Coisas de ontem... e de hoje XXVII

01 de Setembro de 2012
Nylton Gomes Batista

Nylton Gomes Batista

Durante bom tempo perduram as brincadeiras com o Manelão, estendidas à sua mulher, Chiquinha, em torno da revelação feita. A cada pilhéria feita, Manelão responde com outra, por isso, a pândega continua e promete ainda mais gargalhadas. Depois de muito rir, Tatão volta a atacar:

– Agora entendo, Manelão, o porquê de sua fácil desistência. É que, pelo menos, temporariamente, você ficou sem “motivo” para levar o namoro avante. Brigar pra quê? Pra nada? Seus “interesses” seriam outros a partir daquele momento; a garota seria esquecida e a espingarda seria sua referência na “mudança de rumo”.

– Ora, Tatão, vire sua boca; mui amigo, hein?

– Para que essa reação? Você se esquece de que o episódio ficou pra trás no tempo, antes dos filhos e netos, que a vida lhe deu. Aliás, hoje nem deve haver mais nenhuma preocupação, pois a situação temporária de outrora, hoje, já deve ser definitiva.

Em meio a mais gargalhadas e batidas na mesa, é Chiquinha que reage à última provocação do Tatão:

– Meu Mané? Nãããooo!!!

Nesse ponto é Quinzão que intervém:

– Vejam bem. O caso do Manelão virou história sem maiores consequências e, agora, é “gancho” para brincadeiras, levando-nos à descontração. Mas, imaginem se o homem da espingarda pudesse penetrar os pensamentos do Manelão. O que ele não teria feito? Quis atirar no que via, não atirou, mas acertou, mesmo sem atirar, no que não via! Ainda bem que não temos poder de entrar em mentes alheias.

– Aí é que você se engana! – rebate Tatão.

– Mas, como? – surpreende-se Quinzão.

– Invadir outra mente até que, de certo modo, qualquer um pode, só que desconhece; mas a invasão mais depende da mente invadida do que da invasora. O poder vem pelo conhecimento, porém, em contrapartida, a outra mente pode ser ou não receptiva a influências externas. Aqui se aplica bem o provérbio “cachorro entra na igreja porque encontra a porta aberta”. Somente pessoas, que se deixam influenciar, acabam por padecer algo sugerido por outrem. Explica-se porque para uns, feitiço existe e, para outros, não. Quanto ao que aconteceu com o Manelão pode ter sido apenas trauma psicológico momentâneo, do qual se recuperou graças à sua forte personalidade. Manelão não é dos que se deixam levar pela vontade alheia.

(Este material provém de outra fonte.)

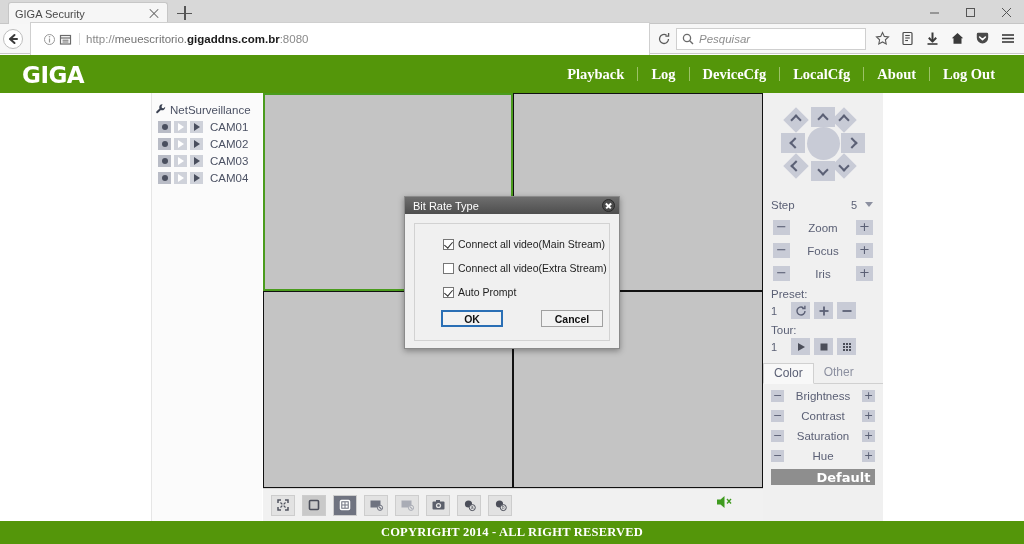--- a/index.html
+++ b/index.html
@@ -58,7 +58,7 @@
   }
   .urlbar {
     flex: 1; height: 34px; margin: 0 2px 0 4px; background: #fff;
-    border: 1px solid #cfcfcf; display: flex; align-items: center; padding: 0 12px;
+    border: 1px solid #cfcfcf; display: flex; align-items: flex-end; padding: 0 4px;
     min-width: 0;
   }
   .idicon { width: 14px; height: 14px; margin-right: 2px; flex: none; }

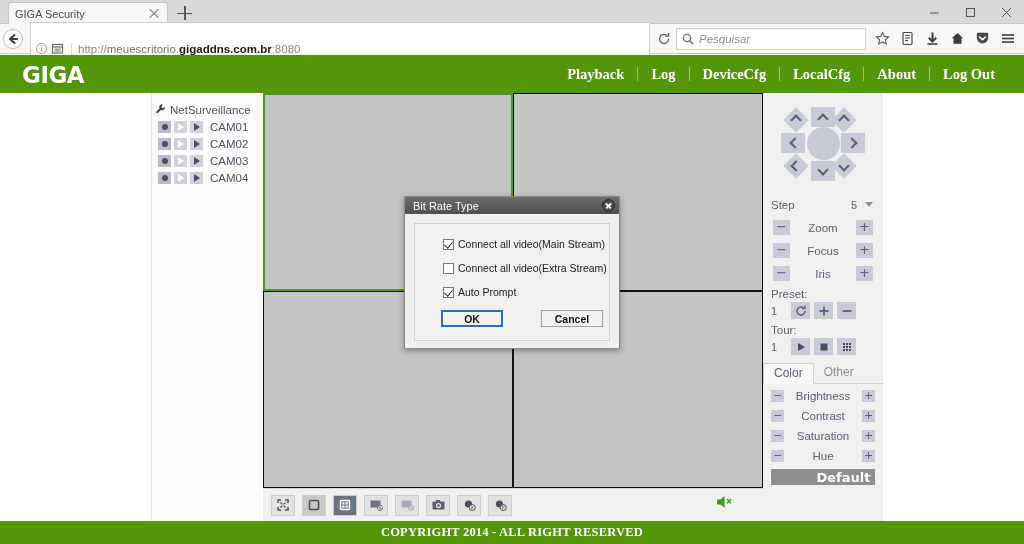--- a/index.html
+++ b/index.html
@@ -252,7 +252,7 @@
     margin: 9px; height: 118px; border: 1px solid #d2d2d2; background: #f0f0f0;
     padding: 14px 0 0 28px; position: relative;
   }
-  .chk-row { display: flex; align-items: center; margin-bottom: 12px; }
+  .chk-row { display: flex; align-items: center; margin-bottom: 12px; gap: 12px; }
   .chk {
     width: 11px; height: 11px; background: #ffffff; border: 1px solid #767676;
     margin-right: 4px; position: relative; cursor: pointer; flex: none;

– Trocando em miúdos, o episódio da cartucheira acabou por favorecê-la, não é? – pergunta Dorinha, dirigindo-se à Chiquinha.

– De certa forma, sim, mas fomos dois favorecidos.

– Ela tem razão – confirma Manelão.

– Você diz que o primeiro encontro foi também numa festa religiosa; como se deu isso? – indaga Dolores.

– Foi até engraçado. O Mané nem me notava, mas eu o cobiçava; só faltava a oportunidade, para chamar sua atenção. Naquele tempo as festas eram grandiosas. Além dos ritos internos, puramente religiosos, a programação externa comportava série de atrações como quermesse, leilão de prendas, folguedos infanto-juvenis, banda de música; isso da manhã à noite. Nesse dia, a praça da igreja estava lotada e grande dificuldade havia para atravessá-la. De determinado ponto, vi o Mané no meio da multidão. Pensei: é hoje ou nunca. Antes que me arrependesse do que pretendia fazer, dirigi-me para o mesmo local, torcendo para que ele continuasse de costas para mim. Apressei o passo, esgueirando-me entre pessoas, e lhe dei forte esbarrão. Voltei-me, imediatamente e, com a cara da mais convicta compadecida, chegando a tocar-lhe o braço, pedi desculpas.

– E aí, o que aconteceu?

– Creia, Dolores, só pelo olhar que ele me devolveu, percebi que tinha conseguido meu intento. Isso aconteceu pela manhã, antes da missa cantada, tradicionalmente, então, celebrada às dez horas. À tarde, estava eu junto a uma das barraquinhas, quando ele se aproximou, dizendo: – Gostaria que todo esbarrão fosse como aquele que aconteceu entre nós, pela manhã. Daquele momento em diante, acertamos nossos ponteiros e, juntos, estamos até hoje.